───── Texto do exercício ─────

O pobre, segundo o raciocínio da classe mediíte, tem bolso de pobre e cabeça de pobre; desta forma, não há grandes conflitos, pois, como criatura com os pés plantados no chão, ele só compra aquilo que pode e, se não pode, abre um crediário nas Casas Bahia e compra um refrigerador em 20 anos de parcelas de 10 reais, o que quase não compromete o orçamento familiar, embora seja, na ponta do lápis, uma tolice. (Mas quem quer ficar um ano sem geladeira, quando pode tê-la agora, mesmo que a juros altos?) Já o rico tem bolso de rico e cabeça de pobre. Ou seja: tem dinheiro pra gastar, mas fecha a mão, barganha e exige contrapartidas. Como diria a Rita Lee, quanto mais tem, mais quer. Os acometidos pela classe mediíte, por outro lado, compram por impulso uma TV de plasma -- de que não precisam para sobreviver, observem bem: o consumo de supérfluos* é outro sintoma patognomônico do mal -- em 12 parcelas de 1000 reais, o que compromete um quarto do orçamento familiar por um ano, caracterizando uma profunda estupidez emocional, que por sua vez gera um crescente decréscimo de auto-estima, que por sua vez leva uma pessoa à depressão e até ao suicídio.
Daqui pra frente, contudo, tudo vai ser diferente. Montarei com minha fiel escudeira um grupo de ajuda mútua para gente doente como eu, e nós, juntas, aprenderemos a ser pobres de verdade, a pensar com cabeça de pobre, a economizar 20% de tudo que ganharmos e nunca mais comprar coisa alguma sem antes calcular quantas horas do nosso árduo trabalho escravo, em horário hermético estúpido, aquilo custa; e quantas vezes a gente tem vontade de mandar alguém à píula que o pariu no ambiente laboral nesse mesmo período. Assim, espero estar curada deste mal antes do Natal e do décimo terceiro, cuja metade adiantada já torrei em coisas inúteis. Como é típico de gente muito doente como eu.
Quem quiser participar das reuniões virtuais via MSN messenger do Consumidores Iludidos de Supérfluos Anônimos (CISA), mande sua ficha criminal, digo, sua história de consumidor consumista desembestado de classe média para vanorresponde@gmail.com. Seu relato será analisado por especialistas em classe de mediíte antes da incorporação ao grupo, pois o CISA, como entidade classista média, se reserva o direito de recusar pobres e ricos autênticos. Seu anonimato será preservado, mas sua história poderá ser usada neste blog como prova irrefutável de que eu não sou a única babaquara na face da Terra a sofrer dessa moléstia vexaminosa.
E tenho dito!
*Alterado graças ao comentário edificante da minha querida amiga Gabi Coutinho (uma das minhas revisoras favoritas, desde os tempos de Rural). Confesso que descobri, somente hoje, burra velha já, que a grafia correta de supérfulo é supérfluo, muito embora eu fale "supérfulo", como tem gente que fala "o pobrema é meu!", "estrupador" e "largatixa". Da mesma forma, aprendi há poucos anos que o correto é sobrancelha, e não sombracelha. Haverá cura pro meu mal (com éle, né)? Por que será que Tostines está (ou seria estão?) sempre fresquinho(s)? Fiquei muito insegura de repente (de repente junto ou separado? separado, separado, definitivamente separado!). Preciso fortalecer minha auto-estima urgentemente. Que o CISA não me ouça, mas preciso comprar um vestidinho.

───── Dados fornecidos ─────

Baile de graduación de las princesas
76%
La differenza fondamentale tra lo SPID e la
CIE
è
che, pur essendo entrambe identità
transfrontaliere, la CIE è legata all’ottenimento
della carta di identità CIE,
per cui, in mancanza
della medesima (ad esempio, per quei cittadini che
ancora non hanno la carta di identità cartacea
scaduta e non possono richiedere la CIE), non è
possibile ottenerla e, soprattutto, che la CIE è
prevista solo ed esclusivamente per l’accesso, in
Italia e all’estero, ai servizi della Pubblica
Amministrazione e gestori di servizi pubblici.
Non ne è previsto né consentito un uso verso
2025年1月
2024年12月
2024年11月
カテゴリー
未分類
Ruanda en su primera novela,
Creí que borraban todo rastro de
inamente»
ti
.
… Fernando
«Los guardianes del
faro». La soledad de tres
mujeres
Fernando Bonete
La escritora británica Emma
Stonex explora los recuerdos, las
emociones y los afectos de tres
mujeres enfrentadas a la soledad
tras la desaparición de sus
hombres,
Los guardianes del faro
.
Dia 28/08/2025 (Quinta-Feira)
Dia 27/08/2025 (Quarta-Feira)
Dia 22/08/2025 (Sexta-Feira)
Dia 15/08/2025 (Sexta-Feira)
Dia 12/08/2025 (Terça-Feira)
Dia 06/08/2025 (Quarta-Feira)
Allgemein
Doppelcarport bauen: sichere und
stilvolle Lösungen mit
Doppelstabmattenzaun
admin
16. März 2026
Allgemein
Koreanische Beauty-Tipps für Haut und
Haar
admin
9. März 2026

─────

## [Tarefas do exercício]
1. Transcreva sem alterações o trecho do texto sobre a classe mediíte que começa em "Daqui pra frente, contudo, tudo" e segue até "doente como eu.".
2. No texto sobre a classe mediíte, o que significa a sigla CISA?

## [Lista de respostas]
1.
Daqui pra frente, contudo, tudo vai ser diferente. Montarei com minha fiel escudeira um grupo de ajuda mútua para gente doente como eu, e nós, juntas, aprenderemos a ser pobres de verdade, a pensar com cabeça de pobre, a economizar 20% de tudo que ganharmos e nunca mais comprar coisa alguma sem antes calcular quantas horas do nosso árduo trabalho escravo, em horário hermético estúpido, aquilo custa; e quantas vezes a gente tem vontade de mandar alguém à píula que o pariu no ambiente laboral nesse mesmo período. Assim, espero estar curada deste mal antes do Natal e do décimo terceiro, cuja metade adiantada já torrei em coisas inúteis. Como é típico de gente muito doente como eu.

2. Consumidores Iludidos de Supérfluos Anônimos.